Another burgeoning tip-trend, a somewhat less positive one, is that of customer shaming. Servers are snapping pics of less-than-generous receipts and sharing them online. The results have been ugly: reputations have been ruined and people have lost their jobs.
It’s a shame it stoops to that level. Because — let’s say it again together — tipping is not optional. It’s an indelible line item expense for a night out. Or at least it should be.
It’s just this easy: 20 or 25 percent (You can figure that in your head!) for most restaurant bills and cab fares; a buck or two to your bartender, barista, or porter. Do it because it’s the right thing to do, and an irreplaceable part of their wages.
Or do it for the stick rather than the carrot. Tip because you are being judged. You might escape public shaming, but your dinner partners — family, friends, maybe even business associates — are watching. “Character is how you treat those who can do little for you,” goes a currently popular refrain. Demonstrate due consideration for the workers who’ve taken good care of you and your guests, and you’ve demonstrated enviable character.

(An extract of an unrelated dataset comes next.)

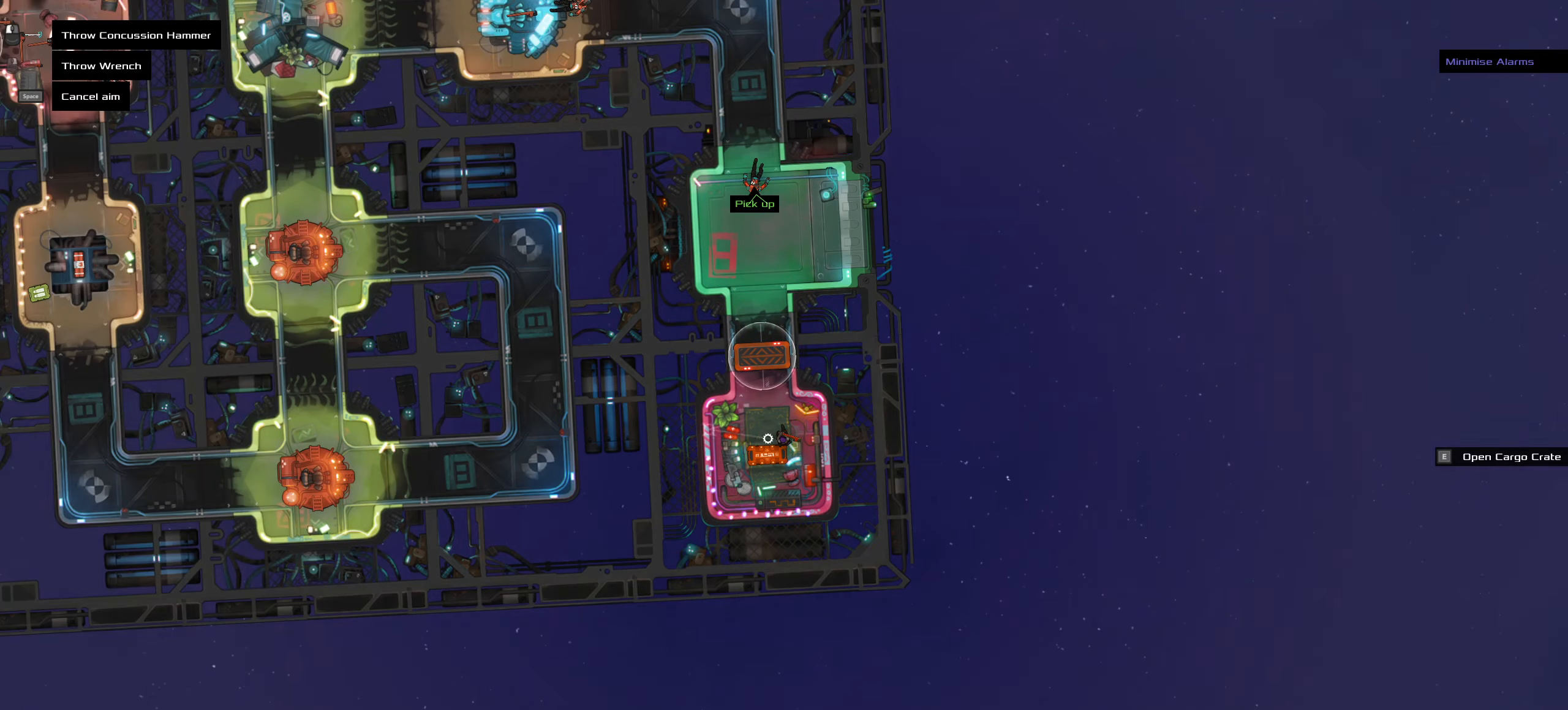
{"keys": [], "mouse": []}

People notice that sort of thing, and they remember it.
The C4
- People use all sorts of excuses to under-tip, or to skip tipping altogether. “They don’t tip in Europe,” they say, or “A night out is expensive enough as it is.” True, perhaps, but irrelevant.
- Because in our society, a proper gratuity is part of the expense of going out or receiving certain services. We have some leeway in how much we choose to tip, and true enough, we can choose not to tip. But even though we have the freedom to choose that option, we never should.
- The servers and workers who rely on those tips are hurt financially every time folks like us decide not to tip. These are people already living on the margins of wage stability, yet they greet us with warmth and smiles and they do their best to make us feel at home. It’s a crime not to reward that with gratuity.
- And if that doesn’t convince you, maybe fear will. You don’t want to be tagged as a bad tipper, do you? Stiff a server and maybe you won’t make the news, but someone will notice. And that someone will think a bit less of you. In the end your reputation and your self-respect are really all you have. Take this tip and preserve those things, by doing what you know is right every time.